(Limb landmark coordinates)
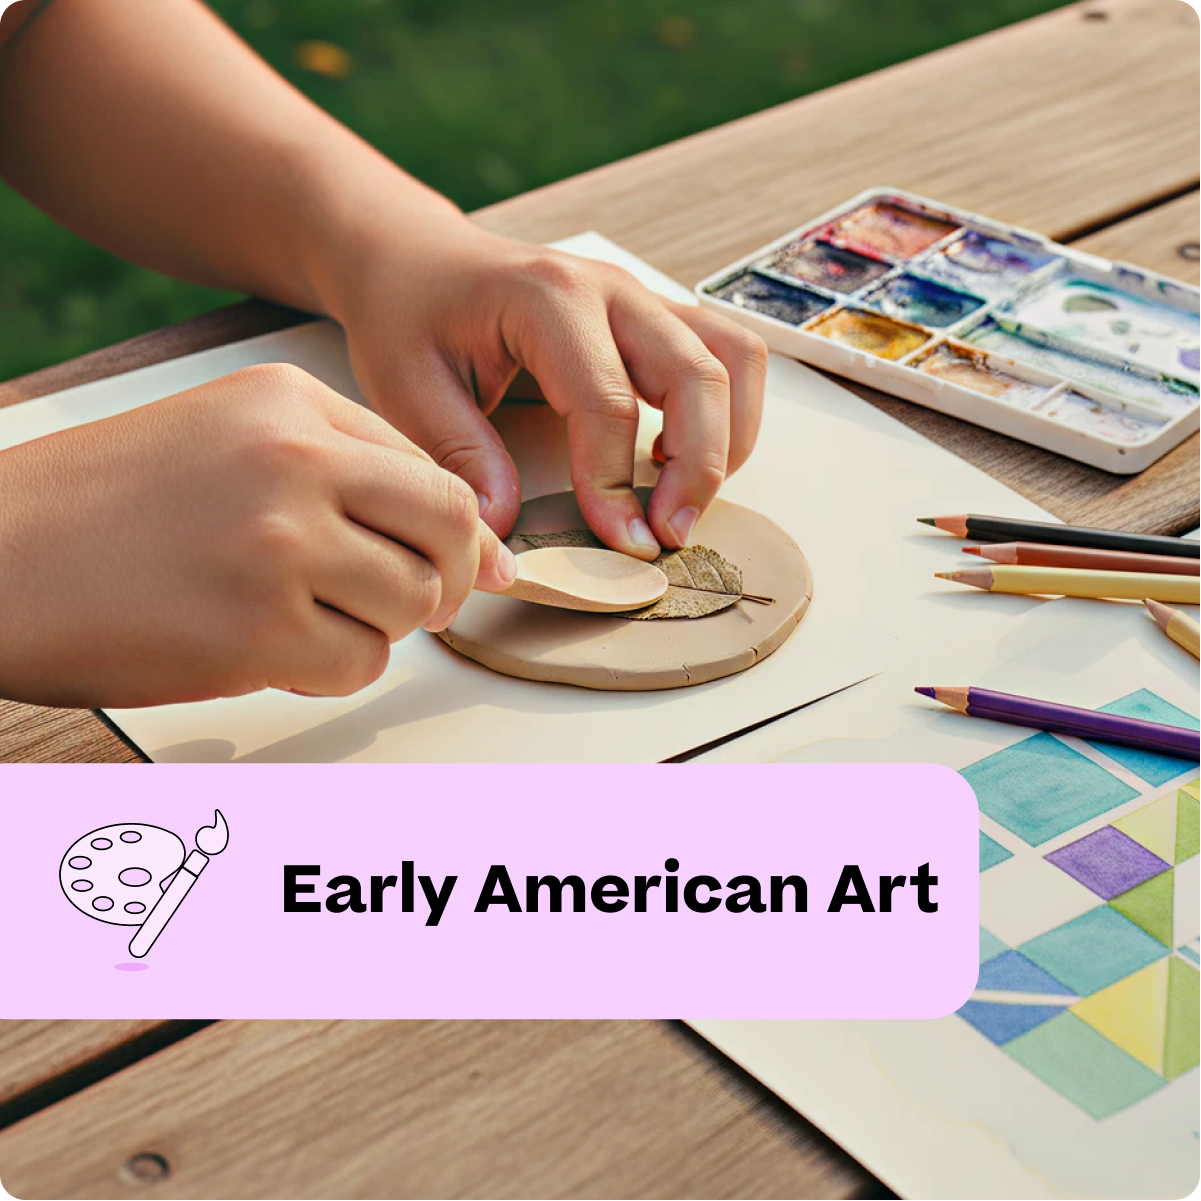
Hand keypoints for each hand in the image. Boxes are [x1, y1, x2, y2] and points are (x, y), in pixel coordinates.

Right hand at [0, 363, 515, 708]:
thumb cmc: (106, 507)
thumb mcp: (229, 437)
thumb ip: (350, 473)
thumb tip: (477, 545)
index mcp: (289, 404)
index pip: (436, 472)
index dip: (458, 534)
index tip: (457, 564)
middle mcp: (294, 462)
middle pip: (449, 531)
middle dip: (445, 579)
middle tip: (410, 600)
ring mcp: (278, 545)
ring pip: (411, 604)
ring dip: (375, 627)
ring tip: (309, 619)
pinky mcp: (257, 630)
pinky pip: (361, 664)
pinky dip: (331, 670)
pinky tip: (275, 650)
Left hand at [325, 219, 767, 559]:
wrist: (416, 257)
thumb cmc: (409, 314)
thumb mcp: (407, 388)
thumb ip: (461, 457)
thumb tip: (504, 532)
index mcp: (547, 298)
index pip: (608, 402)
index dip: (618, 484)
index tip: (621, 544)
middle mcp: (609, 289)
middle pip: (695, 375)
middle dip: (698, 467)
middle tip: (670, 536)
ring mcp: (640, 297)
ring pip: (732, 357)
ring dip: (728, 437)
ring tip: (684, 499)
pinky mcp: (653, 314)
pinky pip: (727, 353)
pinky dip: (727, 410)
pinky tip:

EXERCISE OBJECTIVE -
List every line in the records above that contains the word "ring".

RESULT BELOW -
ring mcp: (278, 545)
ring pip: (411, 604)
ring dip: (375, 627)
ring tip: (309, 619)
ring mcp: (640, 297)
ring pip: (732, 357)
ring dip: (728, 437)
ring tip: (684, 499)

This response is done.